I am doing all of this in R.

Best Answer

It was recommended I start with linear stepwise regression and "play around" with models until I find a good fit. So I just chose a few (non-correclated) predictor variables that made the most scientific sense, wrote a simple linear model, stepwise kicked almost everything out, and that was that, one variable explained everything.

I think this is the recipe for overfitting. If you are after a predictive model and apply this methodology, you will end up with the variable(s) that explains your training set very well, however this set of variables is NOT guaranteed to perform well on any other data, such as an independent test set that is not used for training. Also, If you try to select variables based on their performances on both training and validation set, you will end up overfitting to both sets.
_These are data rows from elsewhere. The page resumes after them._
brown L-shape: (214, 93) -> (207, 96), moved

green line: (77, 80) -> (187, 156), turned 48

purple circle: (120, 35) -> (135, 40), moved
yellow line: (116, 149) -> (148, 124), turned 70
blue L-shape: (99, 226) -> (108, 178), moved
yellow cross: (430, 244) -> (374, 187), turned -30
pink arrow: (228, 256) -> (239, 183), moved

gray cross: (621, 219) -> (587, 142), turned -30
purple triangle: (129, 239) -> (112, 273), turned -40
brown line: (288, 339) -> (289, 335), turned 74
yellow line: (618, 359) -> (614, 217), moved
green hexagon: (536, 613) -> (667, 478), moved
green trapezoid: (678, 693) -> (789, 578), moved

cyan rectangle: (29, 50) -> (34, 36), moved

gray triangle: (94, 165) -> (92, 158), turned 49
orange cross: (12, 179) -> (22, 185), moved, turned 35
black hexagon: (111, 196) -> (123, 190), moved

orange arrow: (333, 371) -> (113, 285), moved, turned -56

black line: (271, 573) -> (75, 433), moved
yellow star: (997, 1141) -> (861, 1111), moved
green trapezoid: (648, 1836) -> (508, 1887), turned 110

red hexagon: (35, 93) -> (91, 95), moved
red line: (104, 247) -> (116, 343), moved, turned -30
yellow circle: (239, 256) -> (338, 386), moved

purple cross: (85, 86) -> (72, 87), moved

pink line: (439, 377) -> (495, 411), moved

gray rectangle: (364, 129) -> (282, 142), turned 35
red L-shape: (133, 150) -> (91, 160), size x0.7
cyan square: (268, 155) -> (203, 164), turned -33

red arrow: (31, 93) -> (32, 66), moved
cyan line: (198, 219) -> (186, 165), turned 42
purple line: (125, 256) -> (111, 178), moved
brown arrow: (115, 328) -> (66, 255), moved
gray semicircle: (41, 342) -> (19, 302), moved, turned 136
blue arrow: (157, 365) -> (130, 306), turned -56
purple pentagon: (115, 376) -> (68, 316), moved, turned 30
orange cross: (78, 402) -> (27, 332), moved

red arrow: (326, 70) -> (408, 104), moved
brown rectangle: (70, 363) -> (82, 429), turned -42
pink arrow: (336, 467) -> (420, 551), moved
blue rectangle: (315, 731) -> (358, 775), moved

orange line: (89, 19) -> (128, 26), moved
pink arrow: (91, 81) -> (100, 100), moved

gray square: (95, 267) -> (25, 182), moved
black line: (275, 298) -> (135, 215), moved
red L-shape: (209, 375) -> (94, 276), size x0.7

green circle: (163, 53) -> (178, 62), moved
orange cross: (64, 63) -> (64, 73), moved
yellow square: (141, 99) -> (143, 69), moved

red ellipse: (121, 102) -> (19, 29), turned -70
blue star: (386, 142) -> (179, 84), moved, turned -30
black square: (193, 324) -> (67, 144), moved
If you scale your data(0 mean, and 1 std for each variable) and apply PLS to that data, the obtained beta vector which is the vector/matrix of coefficients for each variable is related with the contribution of corresponding variable. I think this logic can be applied to all regression models. PLS also have the advantage of avoiding over-fitting, if you choose the correct number of components with using RMSEP values obtained with LOOCV for each number of components(it is also called Latent Variables), for example. You can also compare VIP scores for each variable. Here is the article about it:

https://doi.org/10.1016/j.chemolab.2012.07.010

There are alternatives namely Ridge and LASSO; the former mainly aims to avoid overfitting where as the latter is used for variable selection, PLS can be specifically useful when some combination of the correlated variables may carry a meaning, that is usually reflected to number of components. All in all, I would avoid stepwise-regression and stick with one of these methods.